La thérapie génique peut représenter une alternative. Ph. Leboulch et ses collègues ont d'abord montré, chez la souris, que des cellules souches de la moelle osseuse, dites hématopoïétiques, prélevées sur l'animal lui-même puis transformées génétiquement in vitro et réinjectées (greffe autologue), assurent une production suffisante d'hémoglobine. Le vecteur de gène correcteur utilisé dérive d'un lentivirus, le VIH, et porte le gène codant la chaîne bêta de la globine. Cette construction est a priori plus sûre que les vecteurs rétroviraux précédents, dont l'utilisation pour traiter des enfants atteints de déficits immunitaires rares (SCID, ou DICS) avait provoqué quatre cas de leucémie par suite de l'activation, par des séquences propres à ces vecteurs, de gènes impliqués dans le développement cancéreux, des oncogènes.

En 2007, un essai clinique de phase I/II a commencé sur un jeune homme de 18 ans atteint d'une forme grave de bêta-thalassémie. Des cellules de sa moelle osseuse ont été prélevées dans le service d'hématologie dirigé par Eliane Gluckman à l'Hôpital Saint-Louis, à Paris, puis traitées ex vivo au Département de biothérapies de l'Hôpital Necker par un vecteur lentiviral dérivé du VIH, porteur du gène correcteur (ce vecteur est produit aux États-Unis). Une forte chimiothérapie a détruit la plupart des cellules souches hématopoïétiques demeurant dans la moelle osseuse. Puis on a injecté au patient les cellules souches génétiquement modifiées.

Quelque 30 mois plus tard, plus de 10 pour cent des cellules souches de la moelle contenaient le gène correcteur, dont trois pour cent des érythroblastes, la lignée cellulaire donnant naissance aux globules rouges. La concentration globale d'hémoglobine avait atteint neuf grammes par décilitre, la valeur que permettent d'obtenir les transfusions. Le patient n'a plus besoin de traitement.
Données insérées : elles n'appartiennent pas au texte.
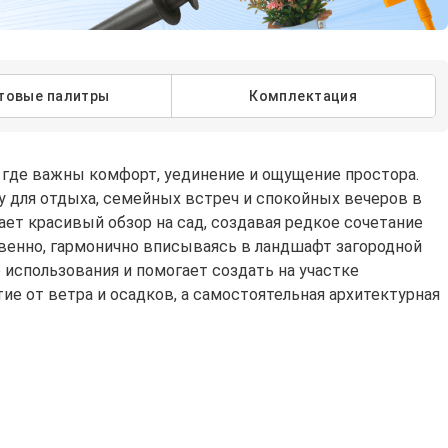
товые палитры
Комплектация
 где важны комфорт, уединение и ощущение простора.
ну для отдыха, семейных встреч и спокойных вечеров в
ет красивый обзор на сад, создавая редкое сочетание
венно, гармонично вписываясь в ландшафт загородной
 использования и помогает создать на участке
ие от ветра и осадков, а самостоятельная архитектурная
Toutefois, le séquençage de l'ADN montre que, dans la moitié des cellules modifiées, le vecteur viral s'est inséré dans le gène qui code la protéine HMGA2, connue pour participer à la régulation de la prolifération et de la différenciation cellulaires. Seize mois après la greffe, l'expression de ce gène, normalement nulle, avait augmenté de 10 000 fois. Cette insertion a sans doute favorisé l'efficacité de la thérapie en augmentant la multiplication des érythroblastes, remarque Salima Hacein-Bey-Abina.

Reste qu'il est pour l'heure impossible d'établir un pronostic sur le long terme. L'essai clinique devrait se poursuivre chez trois autres malades en 2011, à l'Hôpital Necker. Compte tenu du risque d'intégration malencontreuse du vecteur, il faudra traiter des dizaines de patients pour que l'on puisse évaluer précisément le rapport bénéfices/risques de cette intervention thérapeutique.